What to produce -
Where the word "down" occurs in a line of the listing, please copy the line.

=== Data block ===

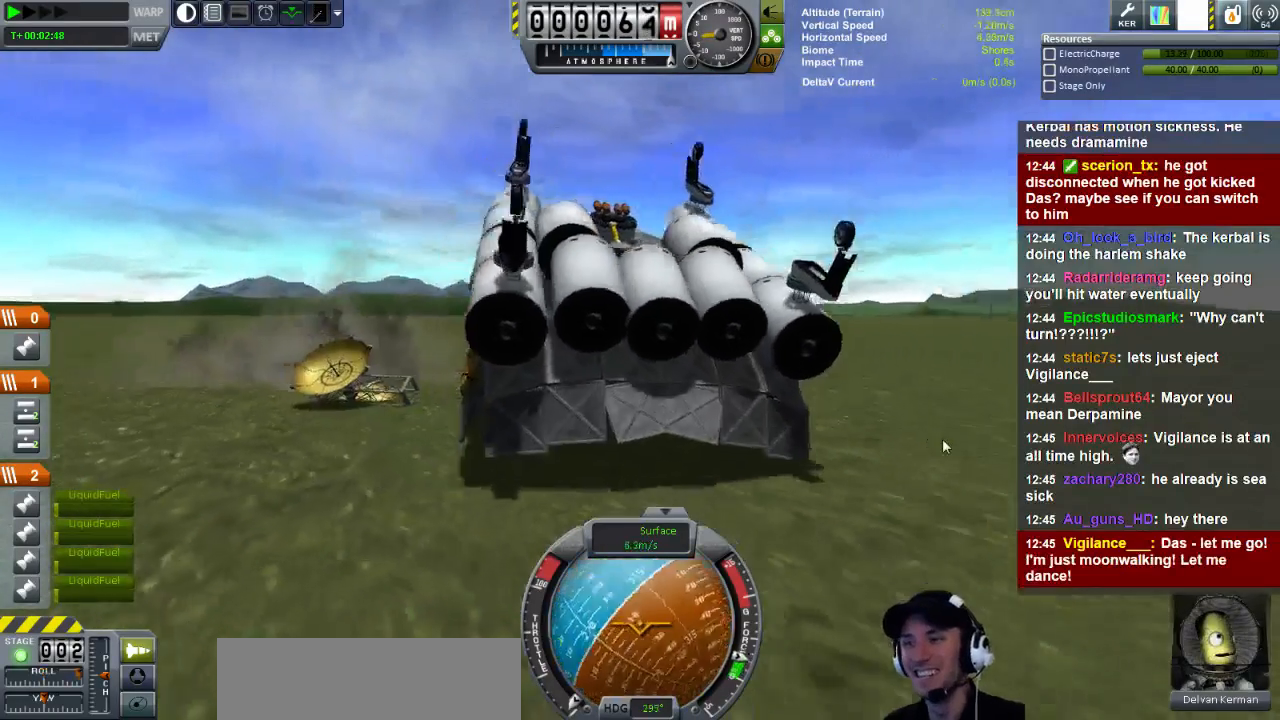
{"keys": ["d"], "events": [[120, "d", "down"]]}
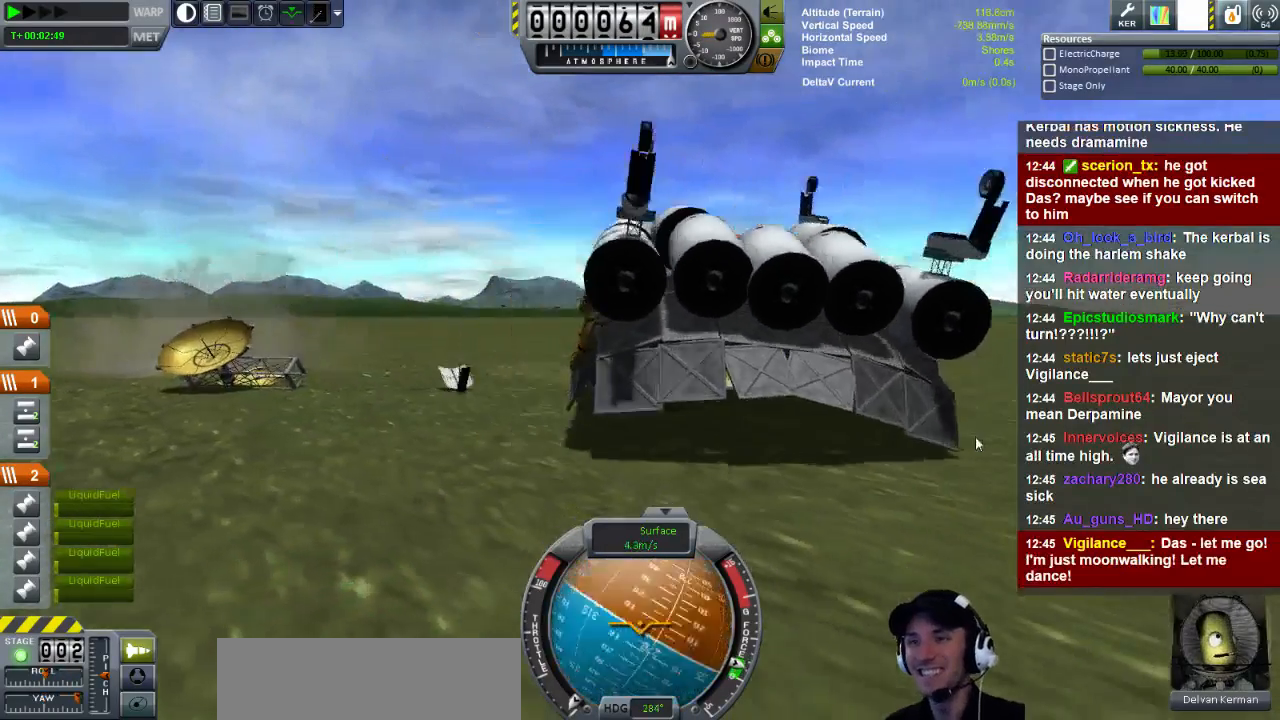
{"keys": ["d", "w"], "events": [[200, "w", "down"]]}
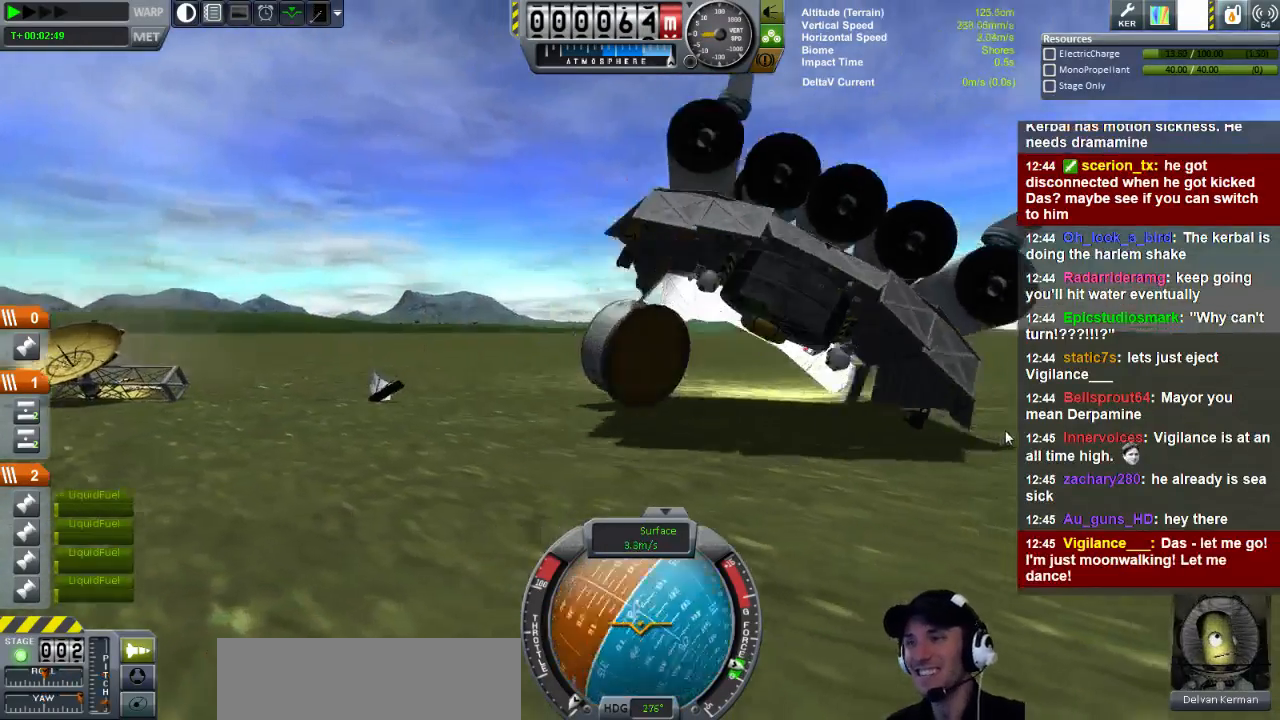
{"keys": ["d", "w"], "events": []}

===

Reply -
{"keys": ["d"], "events": [[120, "d", "down"]]}
{"keys": ["d", "w"], "events": [[200, "w", "down"]]}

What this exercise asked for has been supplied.